Could you find every line in the entries below that holds the word "solana" and copy it?

| Collected data |
--- START ---

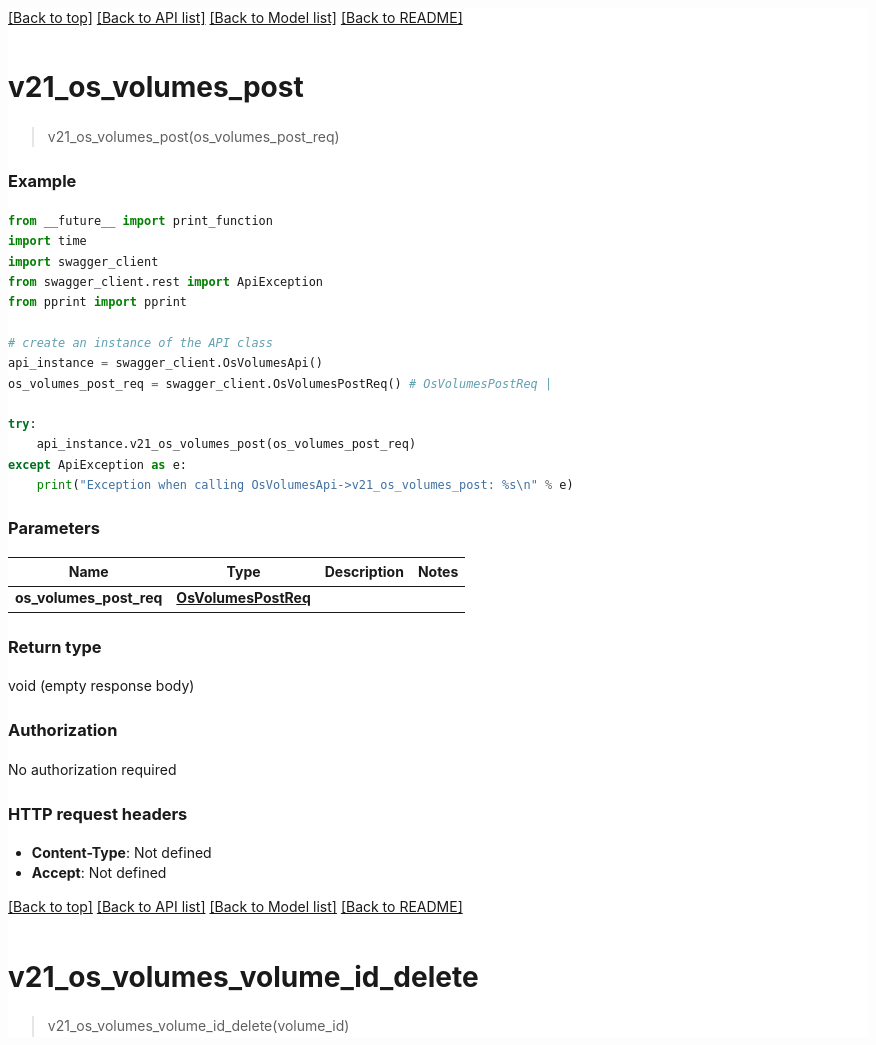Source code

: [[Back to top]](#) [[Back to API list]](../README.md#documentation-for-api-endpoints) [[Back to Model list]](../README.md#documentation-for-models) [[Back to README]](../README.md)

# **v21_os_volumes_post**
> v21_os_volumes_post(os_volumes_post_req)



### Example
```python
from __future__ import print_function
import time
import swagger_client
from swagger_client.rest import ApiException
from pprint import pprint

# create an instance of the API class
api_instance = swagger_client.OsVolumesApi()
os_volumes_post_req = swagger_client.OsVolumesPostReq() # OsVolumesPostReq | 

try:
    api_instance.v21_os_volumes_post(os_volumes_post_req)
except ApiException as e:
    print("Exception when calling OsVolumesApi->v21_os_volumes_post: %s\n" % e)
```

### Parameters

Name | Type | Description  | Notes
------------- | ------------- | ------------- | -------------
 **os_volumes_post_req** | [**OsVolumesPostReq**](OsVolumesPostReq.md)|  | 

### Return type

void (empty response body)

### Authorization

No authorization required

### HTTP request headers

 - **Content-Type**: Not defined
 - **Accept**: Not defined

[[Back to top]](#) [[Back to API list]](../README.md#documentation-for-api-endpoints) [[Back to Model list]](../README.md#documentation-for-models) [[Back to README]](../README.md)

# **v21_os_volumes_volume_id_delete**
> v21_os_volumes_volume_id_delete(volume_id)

--- END ---
--- START ---

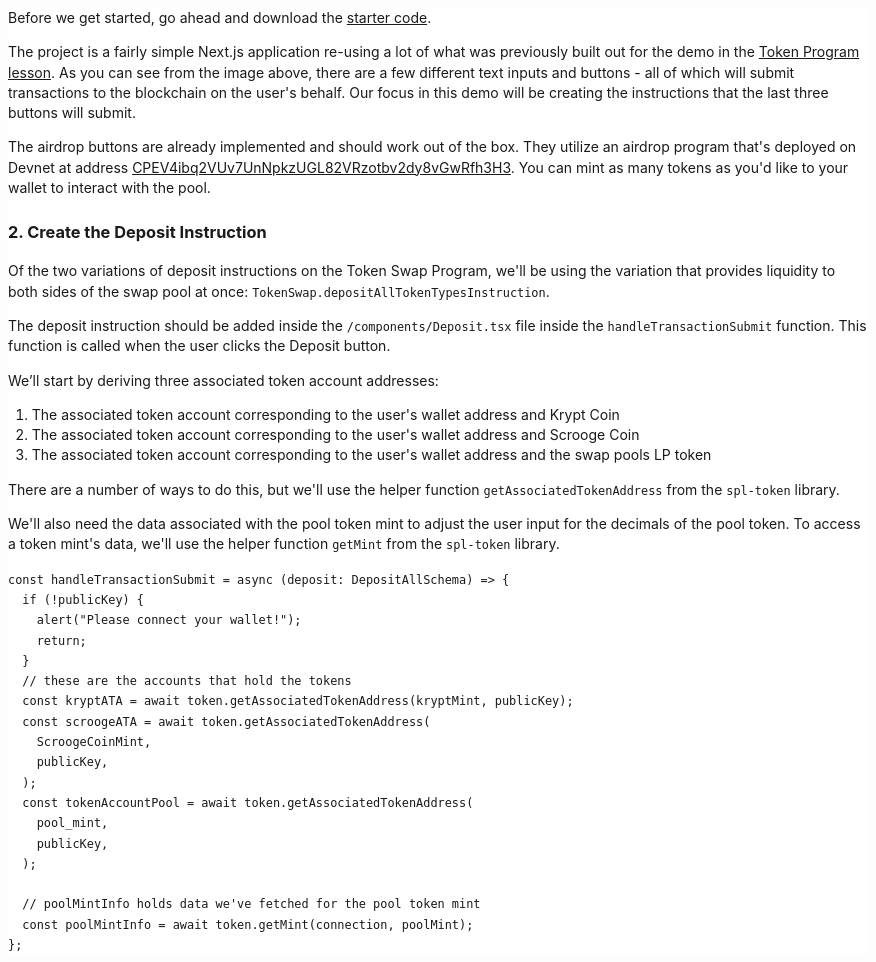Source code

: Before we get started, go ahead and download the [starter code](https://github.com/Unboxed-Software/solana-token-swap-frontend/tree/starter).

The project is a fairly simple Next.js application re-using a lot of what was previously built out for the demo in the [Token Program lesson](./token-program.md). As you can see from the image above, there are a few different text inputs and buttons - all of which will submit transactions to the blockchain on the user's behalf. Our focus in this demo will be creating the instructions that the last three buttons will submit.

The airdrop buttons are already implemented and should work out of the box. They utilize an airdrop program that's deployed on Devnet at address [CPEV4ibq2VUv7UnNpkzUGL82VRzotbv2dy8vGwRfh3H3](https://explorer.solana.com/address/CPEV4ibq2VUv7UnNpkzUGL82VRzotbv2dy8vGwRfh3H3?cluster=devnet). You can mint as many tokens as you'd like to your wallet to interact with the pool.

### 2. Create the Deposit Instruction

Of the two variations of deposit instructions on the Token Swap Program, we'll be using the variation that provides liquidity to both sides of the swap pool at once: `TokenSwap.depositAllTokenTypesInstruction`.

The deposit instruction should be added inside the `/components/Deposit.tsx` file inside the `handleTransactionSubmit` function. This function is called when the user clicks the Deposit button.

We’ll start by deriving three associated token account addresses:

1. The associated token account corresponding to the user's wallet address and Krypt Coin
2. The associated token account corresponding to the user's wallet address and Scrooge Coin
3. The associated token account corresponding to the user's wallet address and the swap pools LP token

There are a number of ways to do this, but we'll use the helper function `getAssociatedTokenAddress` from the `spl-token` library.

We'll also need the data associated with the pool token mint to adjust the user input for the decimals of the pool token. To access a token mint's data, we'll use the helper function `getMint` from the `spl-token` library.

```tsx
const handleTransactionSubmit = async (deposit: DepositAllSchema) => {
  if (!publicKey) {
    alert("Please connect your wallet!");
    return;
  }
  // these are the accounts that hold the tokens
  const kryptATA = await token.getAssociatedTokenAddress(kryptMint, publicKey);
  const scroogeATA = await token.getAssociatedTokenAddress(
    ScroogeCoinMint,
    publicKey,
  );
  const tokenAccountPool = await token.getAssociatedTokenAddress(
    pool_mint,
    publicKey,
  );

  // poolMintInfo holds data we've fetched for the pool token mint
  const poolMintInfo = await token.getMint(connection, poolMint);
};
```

--- END ---

| Expected answer |
: Before we get started, go ahead and download the [starter code](https://github.com/Unboxed-Software/solana-token-swap-frontend/tree/starter).
The airdrop buttons are already implemented and should work out of the box. They utilize an airdrop program that's deployed on Devnet at address [CPEV4ibq2VUv7UnNpkzUGL82VRzotbv2dy8vGwRfh3H3](https://explorer.solana.com/address/CPEV4ibq2VUv7UnNpkzUGL82VRzotbv2dy8vGwRfh3H3?cluster=devnet). You can mint as many tokens as you'd like to your wallet to interact with the pool.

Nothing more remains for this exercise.